Hospital de Mirandela perde cirurgião
O cirurgião que estava de prevenção entre as 14 e as 24 horas na Urgência de Mirandela foi transferido para Bragança, ficando esta unidade com menos um especialista.
Esta medida foi tomada pelo Conselho de Administração do Centro Hospitalar do Nordeste (CHNE), após a análise da actividade durante os três meses de Verão.
“Entre as 14 e as 24 horas verificou-se uma média de transferências de doentes da Urgência de Mirandela para Bragança de 0,22 doentes/dia, o que significa que a cada 3, 5 dias houve uma transferência”, sustenta o presidente do Conselho de Administração do CHNE, Henrique Capelas.
Recusando comentar estes números, o responsável cita, ainda, um parecer solicitado pelo departamento de Cirurgia do CHNE à Ordem dos Médicos, para justificar a pertinência de manter a Urgência de Mirandela a funcionar com menos profissionais de saúde. “O parecer da Ordem ratifica a justeza das medidas tomadas como as mais adequadas à protecção e à segurança dos cidadãos”, sustenta Henrique Capelas.
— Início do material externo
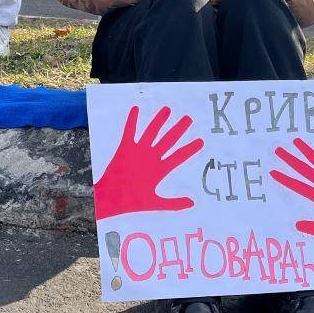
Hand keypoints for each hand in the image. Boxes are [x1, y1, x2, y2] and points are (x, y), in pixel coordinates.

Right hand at [93, 105, 204, 220]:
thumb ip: (174, 203)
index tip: (201, 141)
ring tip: (167, 110)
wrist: (112, 199)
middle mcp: (151, 157)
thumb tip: (192, 204)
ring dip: (159, 121)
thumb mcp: (156, 203)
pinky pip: (129, 131)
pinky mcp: (125, 148)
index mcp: (160, 169)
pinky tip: (136, 109)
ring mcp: (139, 151)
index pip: (178, 156)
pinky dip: (132, 120)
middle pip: (168, 140)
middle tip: (189, 119)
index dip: (190, 149)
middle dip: (179, 129)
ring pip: (151, 132)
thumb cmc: (132, 202)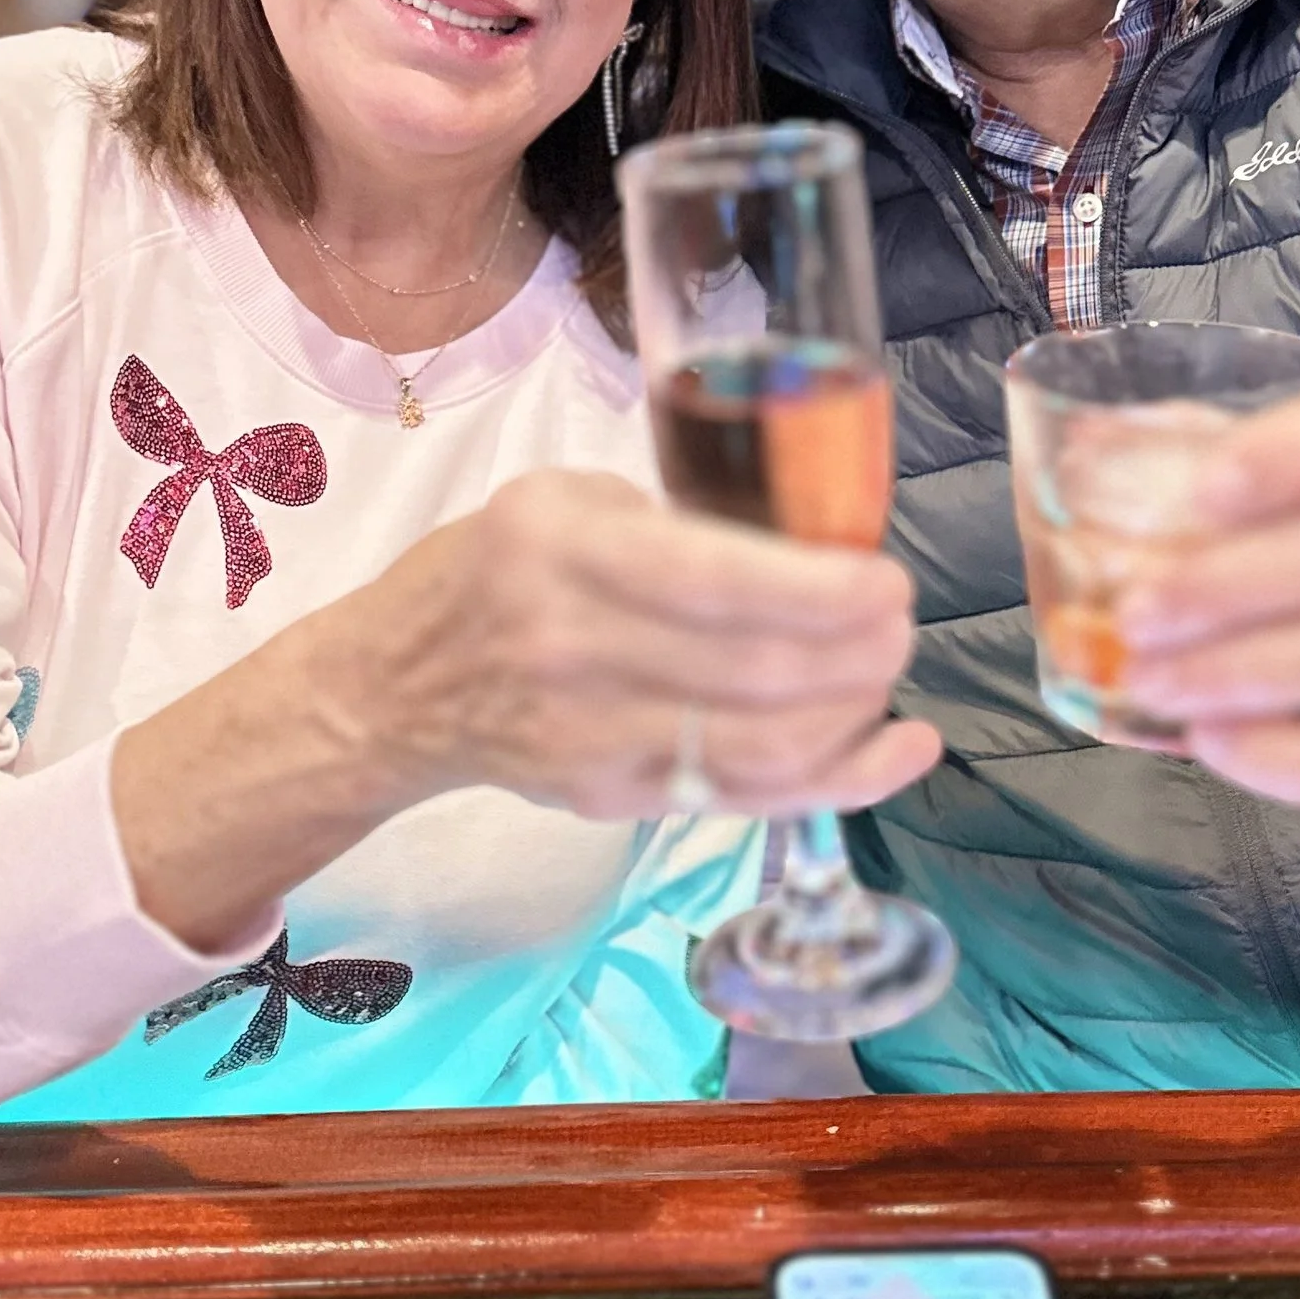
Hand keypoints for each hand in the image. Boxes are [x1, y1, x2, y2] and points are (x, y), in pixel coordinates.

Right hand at [341, 469, 938, 822]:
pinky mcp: (613, 799)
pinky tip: (901, 750)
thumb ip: (678, 523)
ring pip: (760, 747)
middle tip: (903, 622)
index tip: (885, 580)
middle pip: (752, 673)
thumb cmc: (496, 567)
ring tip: (891, 672)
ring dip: (854, 714)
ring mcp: (594, 737)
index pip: (710, 582)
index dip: (817, 590)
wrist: (396, 687)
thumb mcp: (568, 500)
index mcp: (565, 547)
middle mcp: (576, 645)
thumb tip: (814, 545)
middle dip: (856, 652)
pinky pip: (746, 797)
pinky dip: (839, 780)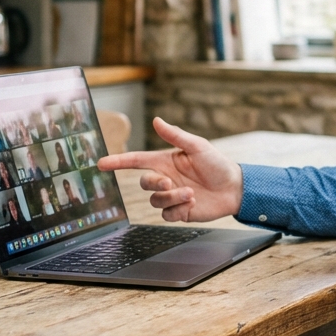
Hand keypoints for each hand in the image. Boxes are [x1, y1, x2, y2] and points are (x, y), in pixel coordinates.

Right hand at [97, 117, 243, 221]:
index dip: (117, 162)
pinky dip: (178, 209)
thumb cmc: (217, 164)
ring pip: (155, 200)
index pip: (136, 161)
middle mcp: (165, 178)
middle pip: (143, 183)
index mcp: (165, 161)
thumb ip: (175, 135)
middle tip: (169, 182)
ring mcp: (171, 196)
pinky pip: (167, 215)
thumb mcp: (197, 146)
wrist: (234, 188)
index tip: (100, 164)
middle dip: (154, 183)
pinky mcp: (179, 211)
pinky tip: (193, 203)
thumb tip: (156, 120)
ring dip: (172, 197)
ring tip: (191, 193)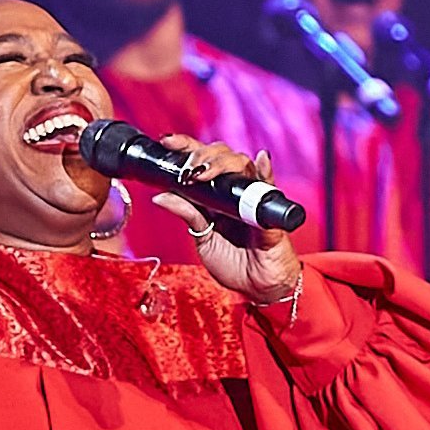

População de Mirandela vai sair à rua em protesto contra a transferência de médicos para Bragança
O presidente do CHNE garantiu, ainda, que não está em causa o encerramento da Urgência Médico-Cirúrgica de Mirandela, mas recusou comentar as implicações que a transferência deste especialista pode ter no estatuto daquele serviço. “Tratou-se de reforçar o serviço de Urgência de Bragança, que é um hospital que tem o dobro da produção e das urgências dos outros dois”, enaltece Henrique Capelas.
Também o director clínico do CHNE, Sampaio da Veiga, afirmou que a prestação de cuidados com rapidez e segurança implica a reestruturação de serviços, remetendo a questão do estatuto da Urgência de Mirandela para quem criou a rede.
Apesar de Mirandela ter uma Urgência Médico-Cirúrgica, há valências definidas pelo despacho 727/2007, publicado em Diário da República a 15 de Janeiro de 2007, que nunca funcionaram naquela Unidade Hospitalar, como é o caso da Imuno-hemoterapia ou Medicina Intensiva. “A obrigação do CHNE era criar as condições para que a Urgência Médico-Cirúrgica de Mirandela funcionasse em pleno e nunca o fez”, acusa o presidente da Câmara Municipal de Mirandela, José Silvano.
O edil mirandelense mostra-se revoltado com as medidas tomadas pelo CHNE e garante que a população vai sair à rua em protesto ainda este mês.